VTF is deployed as a virtual machine or in vhost mode, to deliver a high-performance software Data Plane on a host server.

Overview to Cisco VTF and VPP

Cisco VTF is a Cisco Soft switch that is built on the Cisco Vector Packet Processing (VPP) technology.

The VPP platform is an extensible framework that provides productive and quality switch or router functionality. It is the open source version of the Cisco VPP technology, which is a high performance, packet-processing stack that can run on commodity CPUs.

The benefits of VPP are its high performance, proven technology, modularity, flexibility, and rich feature set.

The VPP platform is built on a packet-processing graph. This modular approach allows anyone to plugin new graph nodes. This makes extensibility rather simple, and the plugins can be customized for specific purposes.

Figure 2. VPP Platform


The VPP platform grabs all available packets from RX rings to form a vector of packets. A packet-processing graph is applied, node by node (including plugins) to the entire packet vector. Graph nodes are small and modular, and loosely coupled which makes it easy to include new graph nodes and rewire existing graph nodes.

A plugin can introduce new graph nodes or rearrange the packet-processing graph. You can also build a plugin independent from the VPP source and consider it as an independent component. A plugin can be installed by adding it to a plugin directory.
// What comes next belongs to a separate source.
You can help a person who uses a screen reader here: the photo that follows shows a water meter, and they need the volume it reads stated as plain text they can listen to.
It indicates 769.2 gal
VTF uses remote plugin that binds into VPP using VPFA (VPF agent). The VPFA interacts with VPP application using low-level API. The VPFA exposes netconf or yang based API for remote devices to program the VTF through the VPFA.

VPP + VHOSTUSER

Vhost is a solution that allows the user space process to share a number of virtqueues directly with a Kernel driver. The transport mechanism in this case is the ability of the kernel side to access the user space application memory, and a number of ioeventfds and irqfds to serve as the kick mechanism. A QEMU guest uses an emulated PCI device, as the control plane to handle the QEMU. Once a virtqueue has been set up, the QEMU guest uses the Vhost API to pass direct control of a virtqueue to a Kernel driver.

In this model, a vhost_net driver directly passes the guest network traffic to a TUN device directly from the Kernel side, improving performance significantly.

Figure 3. VTF Vhost


In the above implementation, the guest NFV application directly writes packets into the TX rings, which are shared through a common vhost socket as the RX ring on the VPP. The VPP grabs these packets from the RX ring buffer and forwards the packets using the vector graphs it maintains.
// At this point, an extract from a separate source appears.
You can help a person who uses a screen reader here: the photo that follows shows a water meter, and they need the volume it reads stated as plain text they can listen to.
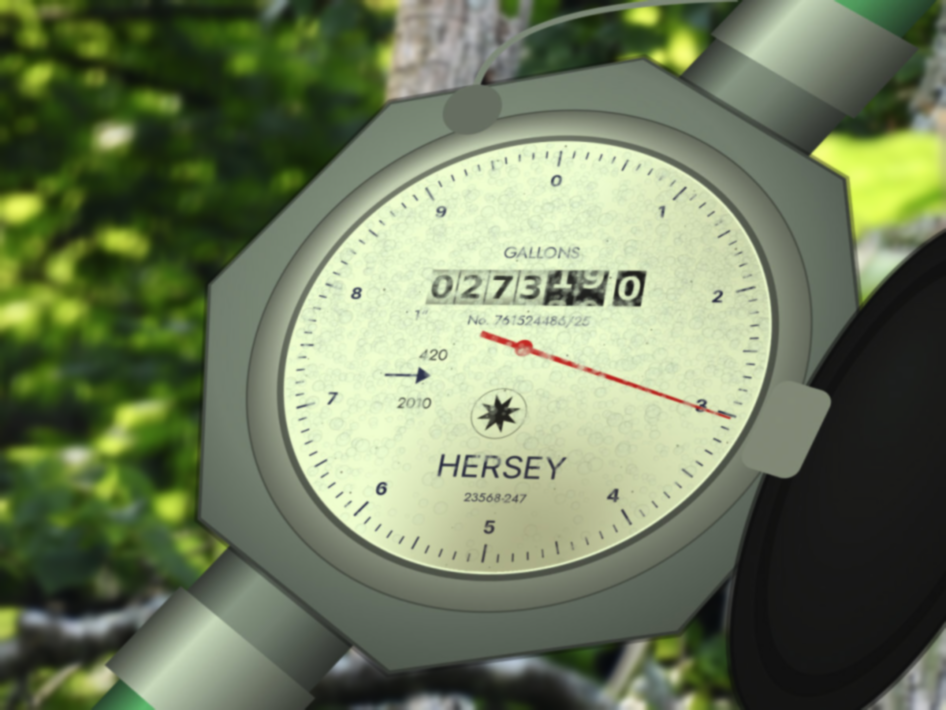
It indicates 273193.0 gal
Virtual Topology System High Availability

The Virtual Topology System solution is designed to support redundancy, with two solution instances running on separate hosts in an active-standby configuration.

During the initial setup, each instance is configured with an underlay IP address and a virtual IP address. Virtual Router Redundancy Protocol (VRRP) is used between the instances to determine the active instance.

The data from the active-instance is synchronized with the standby instance after each transaction to ensure consistency of the Control Plane information to accelerate failover after a failure. BGP peering is established from both VTS instances for the distribution of tenant-specific routes. During the switchover, you must perform a Nonstop Forwarding (NSF) and a graceful restart to ensure that services are not disrupted.